Penetration testing is right when …
- You operate under regulatory cover that requires it — APRA CPS 234, health, government, defence, financial services.
- Your insurance, customer contract, or partner agreement explicitly requires a penetration testing report.
- You have already been breached and need an active assessment as part of recovery.
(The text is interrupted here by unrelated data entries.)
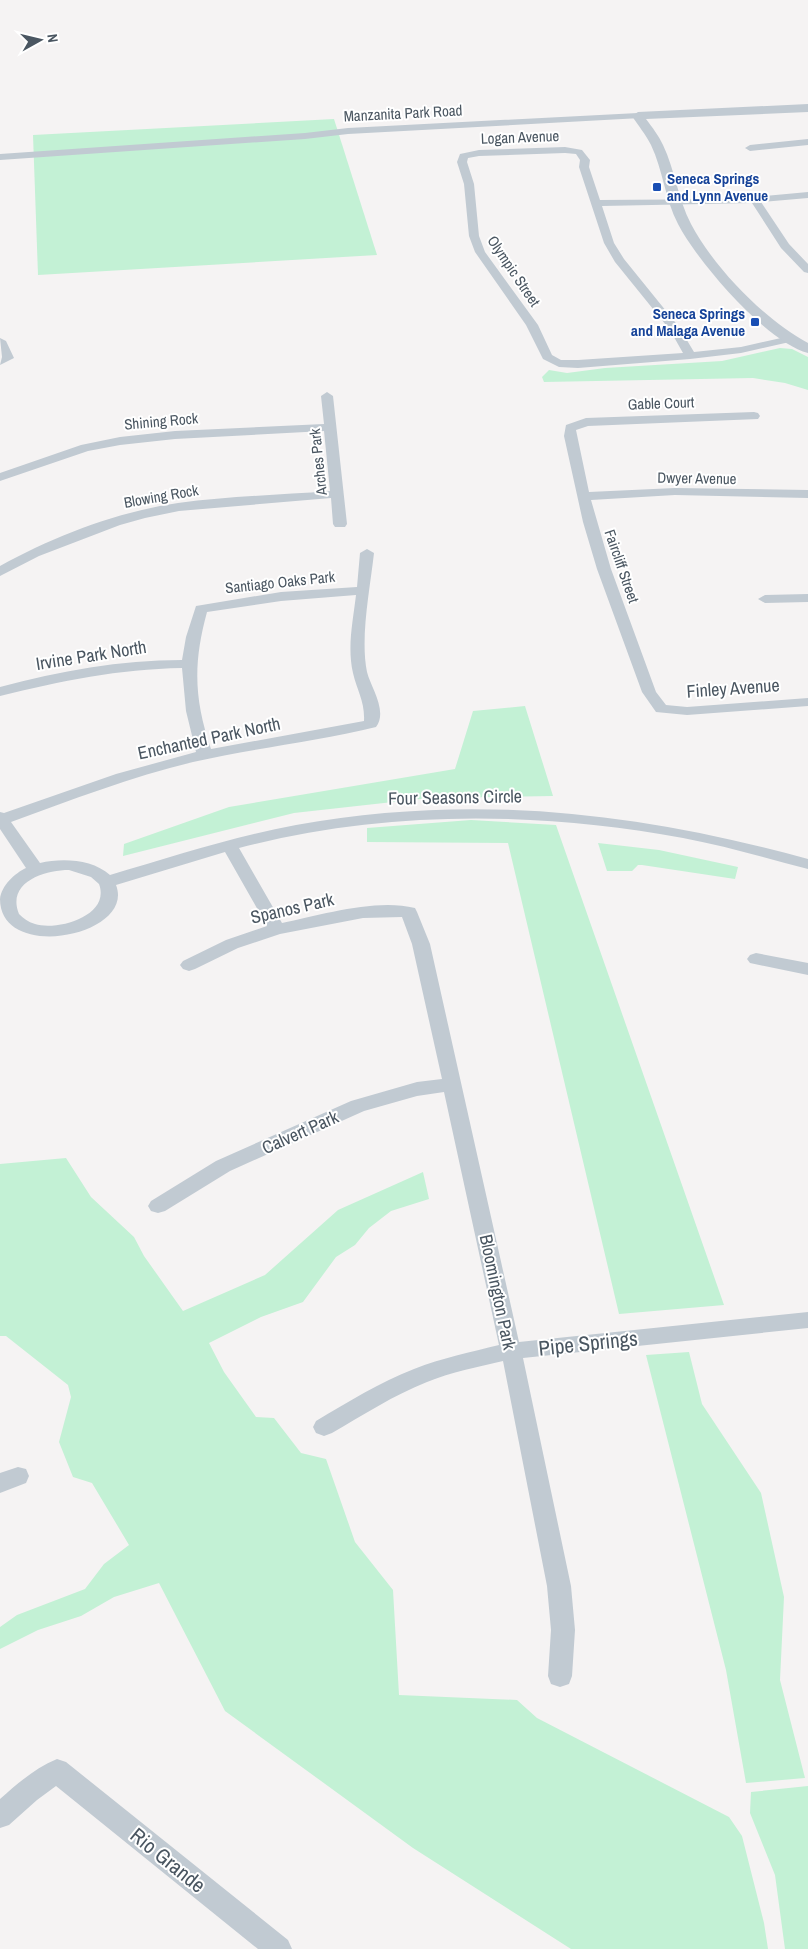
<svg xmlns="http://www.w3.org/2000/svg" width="808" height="1949" viewBox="0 0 808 1949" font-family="'Archivo Narrow',sans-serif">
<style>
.green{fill:#c3f1d5}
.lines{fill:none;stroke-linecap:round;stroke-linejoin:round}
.minor{fill:#c1cad2;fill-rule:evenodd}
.tertiary{fill:#c1cad2;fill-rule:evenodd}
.transit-dot{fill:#1a4fb4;stroke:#fff;stroke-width:2}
.labels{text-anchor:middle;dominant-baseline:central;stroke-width:4;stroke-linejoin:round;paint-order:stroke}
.far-street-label{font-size:15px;fill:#4a5661;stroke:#fff}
.far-transit-label{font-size:15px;font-weight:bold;fill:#164399;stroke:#fff;text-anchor:start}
.street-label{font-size:18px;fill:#4a5661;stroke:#fff}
.near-street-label{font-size:21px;fill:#4a5661;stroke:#fff}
</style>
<rect width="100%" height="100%" fill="#f5f3f3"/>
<g class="green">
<path d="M334 119 377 255 38 275 33 135Z"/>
<path d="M780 348 792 349 808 357V390L785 383 753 378 544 382 542 377 549 370 567 373 605 368 722 361Z"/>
<path d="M525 706 553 796 429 798 294 813 123 856 124 844 229 807 455 769 473 711Z"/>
<path d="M471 820 556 825 724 1305 619 1314 508 843 367 842V828Z"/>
<path d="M598 843 659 850 738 867 735 879 642 865H638L632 871H607Z"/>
<path d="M66 1158 91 1197 134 1237 144 1256 183 1311 265 1275 338 1210 423 1172 429 1199 391 1211 369 1228 355 1245 336 1257 303 1302 261 1317 209 1343 224 1372 256 1417 274 1418 301 1453 326 1459 355 1542 393 1590 399 1695 517 1700 537 1718 729 1817 742 1836 764 1923 768 1949H571L413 1848 225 1711 159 1583 114 1597 81 1616 38 1630 0 1649V1627L17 1615 85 1589 104 1564 129 1545 92 1483 73 1477 59 1442 71 1397 68 1385 6 1336H0V1164Z"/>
<path d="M689 1352 702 1404 761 1493 784 1597 780 1680 805 1778 746 1783 726 1670 646 1355Z"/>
<path d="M808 1786V1949H785L775 1875 750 1813 751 1792Z"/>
</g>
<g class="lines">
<g class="minor">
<path d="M638 113 643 116 641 118 348 134 305 139 0 160V154L305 133 348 128Z"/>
<path d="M808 139V145L750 151 745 148 750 145Z"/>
<path d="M565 147 582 150 590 160 589 167 600 200 734 199 808 192V198L761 202 789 244 808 264V273L804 272 781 248 752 203 602 206 614 243 624 259 679 327 694 352 741 347 790 336 796 339 794 341 741 353 690 359 578 368 559 367 543 359 526 325 475 252 469 236 464 184 457 162 460 154 479 150ZM565 153 576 154 580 160 579 167 604 243 615 262 670 330 683 353 578 360H561L552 355 538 325 485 252 479 236 474 184 467 162 468 158 479 156Z"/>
<path d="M0 338 6 341 14 358 0 365 2 357Z"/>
<path d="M327 392 333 396 347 524 345 527H335L333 524 331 498 179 511 145 518 120 525 39 556 0 576V566C54 536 117 512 178 503 228 496 280 495 330 491L324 431 175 439 120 445 88 451 0 481V473L81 445 120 437 175 431 324 424 321 396Z"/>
<path d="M754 412 758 413 760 416 758 419 588 426 576 430 589 492 675 488 808 490V498L675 495 591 500 611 569 656 692 666 705 687 707 808 698V706L687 715 656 712 642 692 597 569 583 522 564 436 566 425 586 418Z"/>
<path d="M367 549 374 553C370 589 360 638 367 672 371 688 388 711 376 727 316 742 253 748 193 762 131 777 71 800 11 822L40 863C62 858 92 859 110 875 171 857 232 837 296 825 472 793 636 812 808 859V869C766 858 725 846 683 838 537 811 383 810 239 848L282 923C321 915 376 898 415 908L417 912 430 944 519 1342 808 1312V1328L523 1358 571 1586 575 1630 572 1676 569 1684 560 1687 551 1684 548 1676 551 1630 547 1586 503 1361C477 1367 452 1372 427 1382 394 1395 363 1415 332 1433L324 1436 316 1433 313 1427 316 1421C348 1402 380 1382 414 1369 442 1358 471 1352 499 1345L444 1092 417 1096 364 1111 230 1171 165 1211 158 1213 151 1211 148 1206 151 1201 216 1161 351 1101 417 1082 442 1079 412 944 402 917 363 918 280 934 238 948 195 969 189 971 183 969 180 965 183 961 226 940 267 926 225 852 116 885C136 936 0 963 0 899 1 886 15 873 26 868L0 829V812L4 813 116 774 196 752 186 711 182 668C119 669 61 681 0 696V687C60 671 120 660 182 660L186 637 196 606 281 592 357 587 360 553ZM356 595C353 621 347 647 353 673 357 691 365 701 364 721L211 749C194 699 193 663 207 612L281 601ZM69 870 91 877 99 884C111 916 57 931 35 924 28 922 23 918 19 914 6 882 45 870 69 870Z"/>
<path d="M808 594V602L765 603 758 599 765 595Z"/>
<path d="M756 953 808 963V975L750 963 747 959 750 955Z"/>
<path d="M18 1467 26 1469 29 1476 26 1483 0 1493V1473Z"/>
<path d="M57 1759 66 1762 288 1940 292 1949H258L56 1786 37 1800 9 1825 0 1828V1799C17 1784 35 1768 57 1759Z"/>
</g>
<path class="tertiary" d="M808 104V112L646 119C652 127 659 136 663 145 675 170 678 199 691 224 715 269 764 319 808 343V353C767 343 697 261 678 224 665 199 663 170 651 145 646 135 638 125 632 116L638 112Z"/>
</g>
<g class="transit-dot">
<rect x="652" y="182" width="10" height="10" rx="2.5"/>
<rect x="750" y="317" width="10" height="10" rx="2.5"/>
</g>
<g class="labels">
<g class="far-street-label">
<text transform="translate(403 113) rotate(-3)">Manzanita Park Road</text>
<text transform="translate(520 137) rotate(-2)">Logan Avenue</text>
<text transform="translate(514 271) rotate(56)">Olympic Street</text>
<text transform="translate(661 403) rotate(-2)">Gable Court</text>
<text transform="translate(161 421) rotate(-5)">Shining Rock</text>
<text transform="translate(318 462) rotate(-96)">Arches Park</text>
<text transform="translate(697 478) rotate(1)">Dwyer Avenue</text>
<text transform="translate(161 496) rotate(-10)">Blowing Rock</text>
<text transform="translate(622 566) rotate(71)">Faircliff Street</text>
<text transform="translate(280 582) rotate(-6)">Santiago Oaks Park</text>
</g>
<g class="far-transit-label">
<text x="667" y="178">Seneca Springs<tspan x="667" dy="17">and Lynn Avenue</tspan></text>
<text x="745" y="313" text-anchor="end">Seneca Springs<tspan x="745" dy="17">and Malaga Avenue</tspan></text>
</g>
<g class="street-label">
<text transform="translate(91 655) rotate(-9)">Irvine Park North</text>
<text transform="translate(733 688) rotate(-4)">Finley Avenue</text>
<text transform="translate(209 738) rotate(-12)">Enchanted Park North</text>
<text transform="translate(455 797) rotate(-1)">Four Seasons Circle</text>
<text transform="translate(292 908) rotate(-13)">Spanos Park</text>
<text transform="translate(300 1132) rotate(-24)">Calvert Park</text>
<text transform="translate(498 1292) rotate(78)">Bloomington Park</text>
</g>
<g class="near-street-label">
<text transform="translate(588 1343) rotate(-6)">Pipe Springs</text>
<text transform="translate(168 1860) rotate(39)">Rio Grande</text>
</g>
</g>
<g transform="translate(40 40) rotate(82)" stroke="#ffffff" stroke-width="4" paint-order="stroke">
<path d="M0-4L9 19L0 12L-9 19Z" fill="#4a5661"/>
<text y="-8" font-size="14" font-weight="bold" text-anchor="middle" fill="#4a5661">N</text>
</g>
</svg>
- You have a defined threat model and want to validate how your existing controls perform against a real adversary.
What we don’t do
Red Bridge Cyber does not run a penetration test. We do not actively attempt to compromise your systems, exploit vulnerabilities, or perform any invasive testing — our scans are outside-only reconnaissance, the same checks an attacker would run before deciding whether you are worth the effort. If your business genuinely needs penetration testing, that is the correct choice and the Small business hub from the Australian Cyber Security Centre is a no-cost starting point for understanding what level of security investment makes sense for your business.
Referral disclosure
When a customer genuinely needs a full penetration test, we maintain a small, vetted list of independent Australian pen-testing firms we are happy to refer them to.
We do not accept referral fees, kickbacks, or revenue share from any of those firms. Referrals are made on the basis of past delivery quality only — not on any commercial arrangement.
Every commercial relationship we have — and the ones we deliberately don’t — is published at Partner & referral disclosures.